The Philippine Economic Zone Authority (PEZA) is also tasked under RA 11337 to pursue and promote the creation of Philippine Startup Ecozones in consultation and coordination with DOST, DTI and DICT. In turn, the law requires these host agencies to promote and facilitate the registration of qualified startups in PEZA’s Ecozones. Investment promotions agencies are likewise authorized to extend applicable benefits to startups under their respective rules.
Under RA 11337, startups can take advantage of additional funding through a Startup Grant Fund that will be made available separately through the DOST, DTI and DICT. Moreover, the DTI, in coordination with the National Development Company, shall administer a Startup Venture Fund. The SVF will be used to match private sector investments in Philippine startups.
A new set of visas under the Department of Foreign Affairs is also established through RA 11337. Owners and employees of startups registered in the Philippines will be eligible for their respective startup visas when endorsed by host agencies. The startup visas will be valid for 5 years and may be renewed or extended for another 3.
For prospective startup owners and investors, the DFA may issue multiple entry startup visas, subject to the endorsement of host agencies. Bearers of the startup visas will be exempted from securing Alien Employment Permits from the Department of Labor and Employment.
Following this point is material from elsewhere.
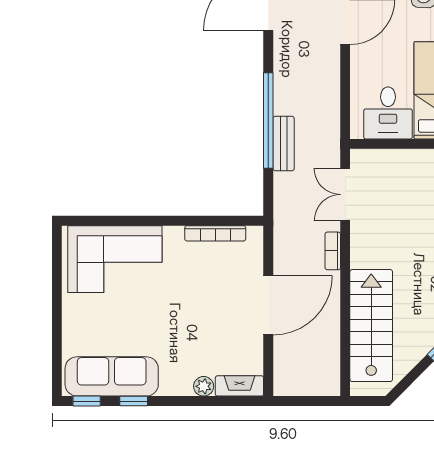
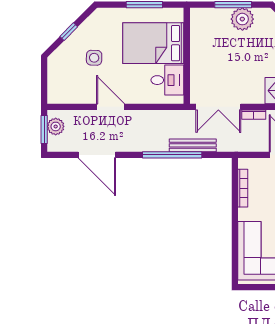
bench: (284, 144) -> (193, 145), width x1.36
double door: (345, 195) -> (218, 107), width x1.37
Private Sector Participation
RA 11337 envisions the close participation of the private sector in creating the startup ecosystem. This can be seen providing almost the same benefits to startup enablers, which are persons or entities that provide goods, services or capital crucial in the operation and growth of startups. These enablers are also required to register with the host agencies in order to avail of the benefits. With the ease of creating one-person corporations already established by the Securities and Exchange Commission, it is anticipated that Filipino scientists, researchers, and engineers will be able to leverage these government facilities and establish their own startups in the very near future.